If I could develop anything through in iPS cell experiment, I would love to find a way to generate egg cells for females. Specifically, infertile females or those with low fertility. Personally, having problems with fertility and being able to have a child of my own has always been one of my greatest fears. Being able to have a child who shares much of my genetics would be incredible. In addition, one of my best friends is unable to produce fertile eggs because of the treatment she received for cancer when she was 11, and she has experienced a lot of hardship in accepting the idea that she will never be able to carry a baby and have a child who shares her own genetics. These are a couple of reasons I, and I think many people would be supportive of the generation of egg cells from a woman iPS cells. Right now, one of the common options for women who cannot produce viable eggs is to purchase eggs that have been donated by another woman. In this case, the egg can be fertilized by your partner’s sperm in vitro (in a laboratory), and then later implanted into your own, or a carrier’s uterus. Although this method works, it still does not solve the problem of women who cannot produce viable eggs being able to share their genetic material with their child. For their case, only the DNA of their partner can be transferred to the child, but DNA in the egg cell will come from the donor female. I brought this idea up in class when Dr. Kalas asked students what we would do if we could conduct any experiment with iPS cells. One of the problems with my idea that was mentioned was that it is very difficult to generate reproductive cells or gametes from iPS cells. Hopefully one day this technique can be possible so that women can always have the opportunity to have children that share their DNA.
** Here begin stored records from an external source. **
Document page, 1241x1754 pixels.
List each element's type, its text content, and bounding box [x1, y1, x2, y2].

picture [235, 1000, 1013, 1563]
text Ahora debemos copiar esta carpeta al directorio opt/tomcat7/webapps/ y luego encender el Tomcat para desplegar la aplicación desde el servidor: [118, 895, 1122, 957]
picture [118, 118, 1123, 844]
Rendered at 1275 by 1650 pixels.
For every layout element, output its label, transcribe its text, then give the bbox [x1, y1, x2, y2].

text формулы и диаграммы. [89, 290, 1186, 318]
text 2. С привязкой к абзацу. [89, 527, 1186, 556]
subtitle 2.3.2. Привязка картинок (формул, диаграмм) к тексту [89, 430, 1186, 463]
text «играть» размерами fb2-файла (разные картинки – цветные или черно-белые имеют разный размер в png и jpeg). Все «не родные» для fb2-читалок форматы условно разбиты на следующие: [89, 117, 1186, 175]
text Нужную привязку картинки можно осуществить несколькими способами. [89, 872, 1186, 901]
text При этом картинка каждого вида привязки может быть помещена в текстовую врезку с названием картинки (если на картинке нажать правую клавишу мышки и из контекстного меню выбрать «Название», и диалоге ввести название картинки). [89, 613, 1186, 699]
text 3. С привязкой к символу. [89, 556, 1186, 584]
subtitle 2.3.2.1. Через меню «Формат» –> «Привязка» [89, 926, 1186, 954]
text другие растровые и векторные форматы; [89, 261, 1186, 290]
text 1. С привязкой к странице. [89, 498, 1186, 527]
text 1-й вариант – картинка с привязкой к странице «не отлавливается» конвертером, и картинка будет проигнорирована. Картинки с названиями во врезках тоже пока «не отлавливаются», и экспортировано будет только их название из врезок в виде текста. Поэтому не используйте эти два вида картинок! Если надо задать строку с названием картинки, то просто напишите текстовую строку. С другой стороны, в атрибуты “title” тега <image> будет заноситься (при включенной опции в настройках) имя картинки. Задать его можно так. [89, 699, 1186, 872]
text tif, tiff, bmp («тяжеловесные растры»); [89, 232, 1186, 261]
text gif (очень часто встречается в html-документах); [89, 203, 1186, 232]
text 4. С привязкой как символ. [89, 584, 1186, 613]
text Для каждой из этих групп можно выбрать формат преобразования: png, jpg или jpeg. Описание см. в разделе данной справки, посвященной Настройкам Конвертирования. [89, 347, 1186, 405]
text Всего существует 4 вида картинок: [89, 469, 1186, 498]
PS: This was achieved successfully in mice for the first time this year. Study published just over a month ago, check it out!:

http://www.sciencemag.org/news/2016/10/mouse-egg-cells-made-entirely-lab-give-rise-healthy-offspring

Egg cells derived in the lab from embryonic stem cells.

O. Hikabe et. al., Nature 538, 7625 (20 October 2016) © MacMillian Publisher Ltd.

You have been working on developing a novel, testable question on a gene regulation-related topic. What is the most challenging aspect of it and why?

For my final project, I have been working on developing a novel testable question about a gene called pho88. When choosing a topic, I wanted to select a gene that very little was known about so that I could have a very wide array of experiments and options to choose from. Pho88 is gene related to the phosphate transport pathway in yeast, but as no research was done specifically on this gene, and therefore it is definitely poorly understood. Unexpectedly, this aspect of it has made it quite difficult for me to narrow my focus down to one testable question about it because so much could still be discovered about it. Specifically, I have found that the pho88 mutant has many phenotypic similarities to pho86, another phosphate transport gene. Both of these proteins have proven to localize in the ER membrane of yeast, suggesting possible interaction or interaction in the same pathway. More importantly however, an up regulation in certain phosphate transport genes was seen in the double mutant of pho88 and pho86 under high phosphate conditions. This affect on gene regulation is the opposite of what occurs in wild-type yeast, and therefore it suggests that pho88 and/or pho86 could influence gene regulation. This is the knowledge gap I will be investigating in my project. However, since it is known that pho86 interacts with other phosphate transport proteins in yeast (such as pho84), I also want to test interactions between pho88 and these proteins, as well as pho88 with pho86. All of these observations have sparked my interest in pho88 and what its role is in the phosphate transport pathway, but they have also made it difficult for me to choose only one or two experiments to “conduct” in my project.